■ **REQUIRED WORK**: From the data below, retype exactly the lines starting with the one that contains "left knee: (873, 1364, 4)" and ending with the one that contains "left elbow: (440, 241, 11)", both included.

*** Opening of RECORDS FOR THIS EXERCISE ***

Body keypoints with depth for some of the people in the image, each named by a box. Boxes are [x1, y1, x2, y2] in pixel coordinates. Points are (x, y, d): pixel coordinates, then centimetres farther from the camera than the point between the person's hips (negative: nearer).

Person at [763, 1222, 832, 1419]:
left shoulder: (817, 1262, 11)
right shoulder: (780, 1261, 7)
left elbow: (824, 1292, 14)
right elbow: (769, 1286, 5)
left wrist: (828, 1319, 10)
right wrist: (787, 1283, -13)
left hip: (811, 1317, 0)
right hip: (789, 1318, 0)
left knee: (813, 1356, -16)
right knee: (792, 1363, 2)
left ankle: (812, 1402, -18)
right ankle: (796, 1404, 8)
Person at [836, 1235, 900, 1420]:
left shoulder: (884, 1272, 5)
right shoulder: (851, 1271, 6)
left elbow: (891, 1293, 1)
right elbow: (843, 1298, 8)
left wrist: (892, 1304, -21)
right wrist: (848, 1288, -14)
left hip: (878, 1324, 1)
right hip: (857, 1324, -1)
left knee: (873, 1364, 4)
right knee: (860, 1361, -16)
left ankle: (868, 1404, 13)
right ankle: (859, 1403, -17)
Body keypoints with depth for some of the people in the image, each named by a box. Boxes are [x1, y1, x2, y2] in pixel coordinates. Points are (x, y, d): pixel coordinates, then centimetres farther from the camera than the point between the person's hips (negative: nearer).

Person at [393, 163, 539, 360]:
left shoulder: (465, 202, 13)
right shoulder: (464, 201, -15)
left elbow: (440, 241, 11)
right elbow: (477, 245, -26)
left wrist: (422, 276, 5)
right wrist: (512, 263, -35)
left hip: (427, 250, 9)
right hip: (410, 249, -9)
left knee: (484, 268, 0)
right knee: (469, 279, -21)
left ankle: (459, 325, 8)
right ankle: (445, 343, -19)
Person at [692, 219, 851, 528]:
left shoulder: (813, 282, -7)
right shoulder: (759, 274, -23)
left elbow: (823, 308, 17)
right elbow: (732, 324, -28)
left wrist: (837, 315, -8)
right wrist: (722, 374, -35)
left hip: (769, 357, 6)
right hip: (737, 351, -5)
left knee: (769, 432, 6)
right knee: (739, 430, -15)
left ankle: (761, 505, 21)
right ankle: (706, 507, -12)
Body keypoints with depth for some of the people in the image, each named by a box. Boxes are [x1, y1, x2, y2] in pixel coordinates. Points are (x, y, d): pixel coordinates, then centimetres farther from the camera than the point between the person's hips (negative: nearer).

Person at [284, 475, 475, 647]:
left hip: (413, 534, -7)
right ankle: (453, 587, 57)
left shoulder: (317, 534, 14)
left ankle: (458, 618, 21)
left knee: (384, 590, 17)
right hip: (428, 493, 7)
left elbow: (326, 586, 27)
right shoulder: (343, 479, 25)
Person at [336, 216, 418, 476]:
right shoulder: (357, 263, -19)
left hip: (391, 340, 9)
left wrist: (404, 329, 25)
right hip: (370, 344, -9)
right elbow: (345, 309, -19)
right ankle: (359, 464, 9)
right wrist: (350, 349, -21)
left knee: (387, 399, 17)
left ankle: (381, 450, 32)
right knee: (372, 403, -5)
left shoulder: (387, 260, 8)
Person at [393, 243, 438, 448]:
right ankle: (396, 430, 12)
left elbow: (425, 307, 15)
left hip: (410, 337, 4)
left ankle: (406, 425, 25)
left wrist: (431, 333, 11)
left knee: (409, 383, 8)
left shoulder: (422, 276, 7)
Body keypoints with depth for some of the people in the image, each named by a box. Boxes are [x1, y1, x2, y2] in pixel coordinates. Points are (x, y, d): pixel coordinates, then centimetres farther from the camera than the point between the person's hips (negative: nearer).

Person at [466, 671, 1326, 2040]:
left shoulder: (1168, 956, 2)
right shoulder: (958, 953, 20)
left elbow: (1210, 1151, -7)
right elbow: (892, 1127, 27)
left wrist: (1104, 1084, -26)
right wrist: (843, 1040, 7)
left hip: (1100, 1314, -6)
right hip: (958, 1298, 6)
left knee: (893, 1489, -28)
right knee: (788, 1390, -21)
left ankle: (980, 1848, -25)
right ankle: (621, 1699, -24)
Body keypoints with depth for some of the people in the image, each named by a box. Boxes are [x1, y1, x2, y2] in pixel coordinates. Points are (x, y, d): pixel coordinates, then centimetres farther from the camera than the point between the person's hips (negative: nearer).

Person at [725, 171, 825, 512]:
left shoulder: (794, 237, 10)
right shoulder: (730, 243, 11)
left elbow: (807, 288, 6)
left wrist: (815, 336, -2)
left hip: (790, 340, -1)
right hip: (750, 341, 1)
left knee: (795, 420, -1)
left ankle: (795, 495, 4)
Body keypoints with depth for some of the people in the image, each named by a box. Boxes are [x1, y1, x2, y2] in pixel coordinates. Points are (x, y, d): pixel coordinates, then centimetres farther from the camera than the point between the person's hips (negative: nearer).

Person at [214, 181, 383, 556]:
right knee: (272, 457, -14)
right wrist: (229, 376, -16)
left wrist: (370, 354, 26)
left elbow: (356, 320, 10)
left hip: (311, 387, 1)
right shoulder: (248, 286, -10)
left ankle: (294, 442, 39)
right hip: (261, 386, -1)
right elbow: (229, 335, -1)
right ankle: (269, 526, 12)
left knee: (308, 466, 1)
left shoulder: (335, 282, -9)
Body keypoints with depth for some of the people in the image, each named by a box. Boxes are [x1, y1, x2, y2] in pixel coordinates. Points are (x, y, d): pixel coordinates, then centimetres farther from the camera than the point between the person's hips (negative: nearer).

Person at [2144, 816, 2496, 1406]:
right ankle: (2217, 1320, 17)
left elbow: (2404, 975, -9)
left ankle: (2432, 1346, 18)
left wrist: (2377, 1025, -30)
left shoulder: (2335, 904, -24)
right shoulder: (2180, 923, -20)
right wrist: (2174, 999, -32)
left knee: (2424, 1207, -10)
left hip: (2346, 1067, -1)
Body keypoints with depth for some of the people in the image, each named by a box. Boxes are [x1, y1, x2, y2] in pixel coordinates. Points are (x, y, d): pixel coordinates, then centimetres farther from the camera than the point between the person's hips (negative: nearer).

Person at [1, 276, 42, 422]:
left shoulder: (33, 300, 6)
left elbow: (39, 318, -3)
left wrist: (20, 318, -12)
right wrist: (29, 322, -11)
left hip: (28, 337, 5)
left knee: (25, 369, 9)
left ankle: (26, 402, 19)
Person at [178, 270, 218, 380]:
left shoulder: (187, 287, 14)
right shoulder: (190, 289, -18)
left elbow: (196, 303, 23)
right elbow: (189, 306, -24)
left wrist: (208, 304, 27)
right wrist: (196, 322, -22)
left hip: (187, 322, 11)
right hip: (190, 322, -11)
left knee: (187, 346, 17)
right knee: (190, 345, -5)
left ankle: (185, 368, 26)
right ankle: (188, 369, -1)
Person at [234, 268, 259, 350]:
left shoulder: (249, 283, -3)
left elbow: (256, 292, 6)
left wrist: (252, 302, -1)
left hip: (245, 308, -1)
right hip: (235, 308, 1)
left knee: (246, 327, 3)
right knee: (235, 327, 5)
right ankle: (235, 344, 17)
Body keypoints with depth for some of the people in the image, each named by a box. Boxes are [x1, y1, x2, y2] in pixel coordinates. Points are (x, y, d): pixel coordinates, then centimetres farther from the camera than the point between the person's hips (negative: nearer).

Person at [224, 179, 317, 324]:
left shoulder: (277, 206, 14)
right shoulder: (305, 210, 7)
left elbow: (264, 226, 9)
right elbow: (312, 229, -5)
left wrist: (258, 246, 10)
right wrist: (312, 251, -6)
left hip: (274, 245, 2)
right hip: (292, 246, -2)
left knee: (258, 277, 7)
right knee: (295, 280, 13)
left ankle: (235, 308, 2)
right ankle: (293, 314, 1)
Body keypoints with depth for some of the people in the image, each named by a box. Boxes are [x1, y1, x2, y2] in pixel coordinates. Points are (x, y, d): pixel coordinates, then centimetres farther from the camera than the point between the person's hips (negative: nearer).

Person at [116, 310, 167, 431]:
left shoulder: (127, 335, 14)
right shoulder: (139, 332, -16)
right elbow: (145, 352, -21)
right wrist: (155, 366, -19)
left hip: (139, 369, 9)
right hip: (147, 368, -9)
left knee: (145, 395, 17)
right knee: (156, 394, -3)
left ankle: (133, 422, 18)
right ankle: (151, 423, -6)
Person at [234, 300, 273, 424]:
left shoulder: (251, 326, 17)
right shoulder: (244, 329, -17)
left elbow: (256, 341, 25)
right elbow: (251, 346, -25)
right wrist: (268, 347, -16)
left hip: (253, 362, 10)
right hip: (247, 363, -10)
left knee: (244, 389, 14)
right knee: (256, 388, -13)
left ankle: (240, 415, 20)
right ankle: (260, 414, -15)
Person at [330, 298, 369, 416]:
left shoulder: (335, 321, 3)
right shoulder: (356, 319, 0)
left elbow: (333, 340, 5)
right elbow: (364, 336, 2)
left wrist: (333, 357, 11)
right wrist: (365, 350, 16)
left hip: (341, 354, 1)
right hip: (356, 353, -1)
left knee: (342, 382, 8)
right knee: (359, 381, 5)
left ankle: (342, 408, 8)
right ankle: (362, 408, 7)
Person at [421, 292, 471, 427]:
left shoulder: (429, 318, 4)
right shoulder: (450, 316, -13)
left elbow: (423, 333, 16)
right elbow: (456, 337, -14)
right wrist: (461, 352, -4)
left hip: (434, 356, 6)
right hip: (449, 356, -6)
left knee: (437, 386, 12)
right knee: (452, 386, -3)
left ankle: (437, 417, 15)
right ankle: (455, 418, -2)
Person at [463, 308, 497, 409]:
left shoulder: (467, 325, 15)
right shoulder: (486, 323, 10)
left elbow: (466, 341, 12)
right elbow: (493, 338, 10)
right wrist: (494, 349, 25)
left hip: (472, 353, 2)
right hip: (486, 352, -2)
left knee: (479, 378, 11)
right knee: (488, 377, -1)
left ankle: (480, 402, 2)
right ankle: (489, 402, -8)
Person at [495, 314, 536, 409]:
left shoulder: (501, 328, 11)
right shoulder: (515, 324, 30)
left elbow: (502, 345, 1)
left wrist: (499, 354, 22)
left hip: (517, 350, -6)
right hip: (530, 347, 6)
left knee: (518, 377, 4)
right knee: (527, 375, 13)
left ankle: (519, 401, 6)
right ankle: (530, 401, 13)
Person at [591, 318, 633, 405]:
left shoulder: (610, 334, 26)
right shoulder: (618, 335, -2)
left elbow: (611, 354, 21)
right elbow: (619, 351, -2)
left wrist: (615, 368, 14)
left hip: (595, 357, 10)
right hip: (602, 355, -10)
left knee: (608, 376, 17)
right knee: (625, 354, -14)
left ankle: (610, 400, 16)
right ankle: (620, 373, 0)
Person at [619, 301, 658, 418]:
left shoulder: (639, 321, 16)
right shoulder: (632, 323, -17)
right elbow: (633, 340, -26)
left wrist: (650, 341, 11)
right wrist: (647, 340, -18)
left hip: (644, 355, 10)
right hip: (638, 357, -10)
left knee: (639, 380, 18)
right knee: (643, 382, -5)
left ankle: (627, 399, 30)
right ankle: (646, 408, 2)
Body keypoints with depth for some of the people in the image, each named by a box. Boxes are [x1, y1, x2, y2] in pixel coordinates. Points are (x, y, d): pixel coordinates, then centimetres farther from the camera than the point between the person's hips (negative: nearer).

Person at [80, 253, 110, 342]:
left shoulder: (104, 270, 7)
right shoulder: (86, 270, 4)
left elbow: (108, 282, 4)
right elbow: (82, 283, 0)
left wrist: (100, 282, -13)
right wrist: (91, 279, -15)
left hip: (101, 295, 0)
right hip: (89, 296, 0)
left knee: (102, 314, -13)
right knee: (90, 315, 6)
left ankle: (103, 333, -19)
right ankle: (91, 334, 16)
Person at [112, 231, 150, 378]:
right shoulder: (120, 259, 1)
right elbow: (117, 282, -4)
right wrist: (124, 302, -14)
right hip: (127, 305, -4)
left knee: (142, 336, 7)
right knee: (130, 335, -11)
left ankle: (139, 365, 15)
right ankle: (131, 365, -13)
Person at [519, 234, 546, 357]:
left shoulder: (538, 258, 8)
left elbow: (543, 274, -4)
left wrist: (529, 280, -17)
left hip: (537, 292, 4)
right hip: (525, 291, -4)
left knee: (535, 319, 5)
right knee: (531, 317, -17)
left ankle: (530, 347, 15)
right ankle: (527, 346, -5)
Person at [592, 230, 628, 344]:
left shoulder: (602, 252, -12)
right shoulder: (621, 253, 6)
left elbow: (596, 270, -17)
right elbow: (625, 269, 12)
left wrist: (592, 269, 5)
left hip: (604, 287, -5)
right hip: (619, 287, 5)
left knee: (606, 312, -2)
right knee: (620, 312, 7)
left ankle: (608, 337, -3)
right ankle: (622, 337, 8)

*** Close of RECORDS FOR THIS EXERCISE ***

■ **RESPONSE TO THIS TASK**:
left knee: (873, 1364, 4)
right knee: (860, 1361, -16)
left ankle: (868, 1404, 13)
right ankle: (859, 1403, -17)
Body keypoints with depth for some of the people in the image, each named by a box. Boxes are [x1, y1, x2, y2] in pixel coordinates. Points are (x, y, d): pixel coordinates, then centimetres farther from the camera than the point between the person's hips (negative: nearer).

Person at [393, 163, 539, 360]:
left shoulder: (465, 202, 13)
right shoulder: (464, 201, -15)
left elbow: (440, 241, 11)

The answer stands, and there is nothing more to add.